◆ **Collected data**
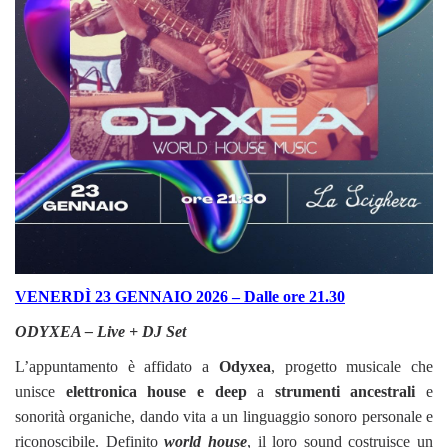
VENERDÌ 23 GENNAIO 2026 – Dalle ore 21.30
ODYXEA – Live + DJ Set
L’appuntamento è affidato a
Odyxea
, progetto musicale che
unisce
elettronica house e deep
a
strumenti ancestrali
e
sonorità organiche, dando vita a un linguaggio sonoro personale e
riconoscibile. Definito
world house
, il loro sound costruisce un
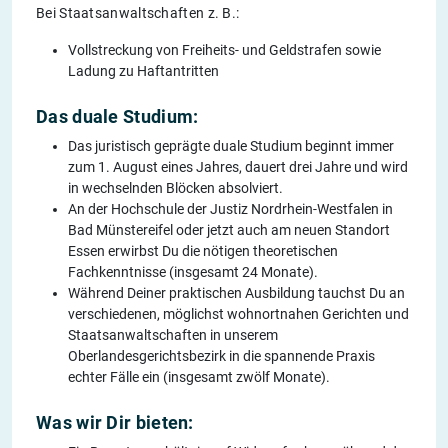
Bei Staatsanwaltschaften z. B.:
Vollstreckung von Freiheits- und Geldstrafen sowie
Ladung zu Haftantritten
Das duale Studium:
Das juristisch geprägte duale Studium beginnt immer
zum 1. August eines Jahres, dauert drei Jahre und wird
in wechselnden Blöcken absolviert.
An der Hochschule der Justiz Nordrhein-Westfalen in
Bad Münstereifel oder jetzt auch am neuen Standort
Essen erwirbst Du die nötigen theoretischen
Fachkenntnisse (insgesamt 24 Monate).
Während Deiner praktischen Ausbildung tauchst Du an
verschiedenen, möglichst wohnortnahen Gerichten und
Staatsanwaltschaften in unserem
Oberlandesgerichtsbezirk in die spannende Praxis
echter Fälle ein (insgesamt zwölf Monate).
Was wir Dir bieten:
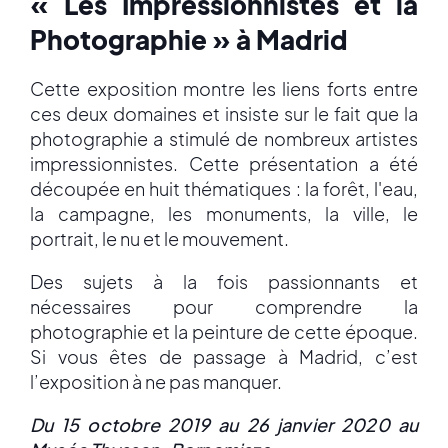
« Les Impressionnistes et la
Photographie » à Madrid
Cette exposition montre les liens forts entre
ces deux domaines et insiste sur le fait que la
photographie a stimulé de nombreux artistes
impressionnistes. Cette présentation a été
découpée en huit thématiques : la forêt, l'eau,
la campagne, les monuments, la ville, le
portrait, le nu et le mouvement.
Des sujets à la fois passionnants et
nécessaires pour comprendre la
photographie et la peinture de cette époque.
Si vous êtes de passage à Madrid, c’est
l’exposition à ne pas manquer.
Du 15 octobre 2019 au 26 janvier 2020 au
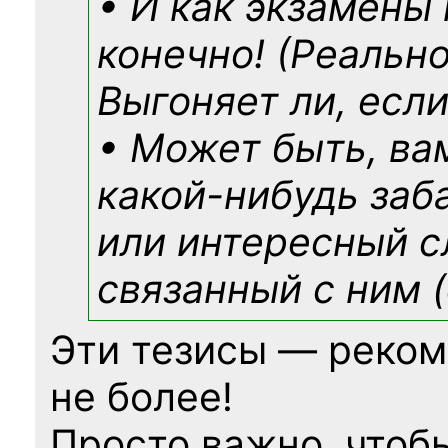
• И как экзамены
конечно! (Реально
Выгоняет ли, если
• Может быть, ва
какой-нибудь
заб
или интересный с
связанный с ним (
Эти тезисы — реком
не более!
Просто важно, чтоб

◆ **Exercise**
Retype every line of text in the listing above, leaving the pictures out of your answer.

◆ **Your response**
VENERDÌ 23 GENNAIO 2026 – Dalle ore 21.30
ODYXEA – Live + DJ Set
L’appuntamento è affidato a
Odyxea
, progetto musicale che
unisce
elettronica house e deep
a
strumenti ancestrali
e
sonorità organiche, dando vita a un linguaggio sonoro personale e
riconoscibile. Definito
world house
, il loro sound costruisce un
Bei Staatsanwaltschaften z. B.:
Vollstreckung von Freiheits- und Geldstrafen sowie
Ladung zu Haftantritten
Das duale Studium:
Das juristisch geprägte duale Studium beginnt immer
zum 1. August eines Jahres, dauert drei Jahre und wird
in wechselnden Blöcken absolviert.
An der Hochschule der Justiz Nordrhein-Westfalen in
Bad Münstereifel oder jetzt auch am neuen Standort
Essen erwirbst Du die nötigen theoretischen
Fachkenntnisse (insgesamt 24 Monate).
Während Deiner praktischen Ausbildung tauchst Du an
verschiedenen, möglichst wohnortnahen Gerichten und
Staatsanwaltschaften in unserem
Oberlandesgerichtsbezirk in die spannende Praxis
echter Fälle ein (insgesamt zwölf Monate).
Was wir Dir bieten:
« Les Impressionnistes et la
Photographie » à Madrid
Cette exposition montre les liens forts entre
ces deux domaines et insiste sur le fait que la
photographie a stimulé de nombreux artistes
impressionnistes. Cette présentation a été
découpée en huit thématiques : la forêt, l'eau,
la campagne, les monuments, la ville, le
portrait, le nu et le mouvement.
Des sujets à la fois passionnants et
nécessaires pour comprendre la
photographie et la peinture de cette époque.
Si vous êtes de passage à Madrid, c’est
l’exposition à ne pas manquer.
Du 15 octobre 2019 au 26 janvier 2020 au
• И как экзамены
конечно! (Реально
Выгоняет ли, если
• Может быть, ва
какой-нибудь
заб
или интересный с
связанный с ним (
Эти тезисы — реком
не более!
Просто важно, чтоб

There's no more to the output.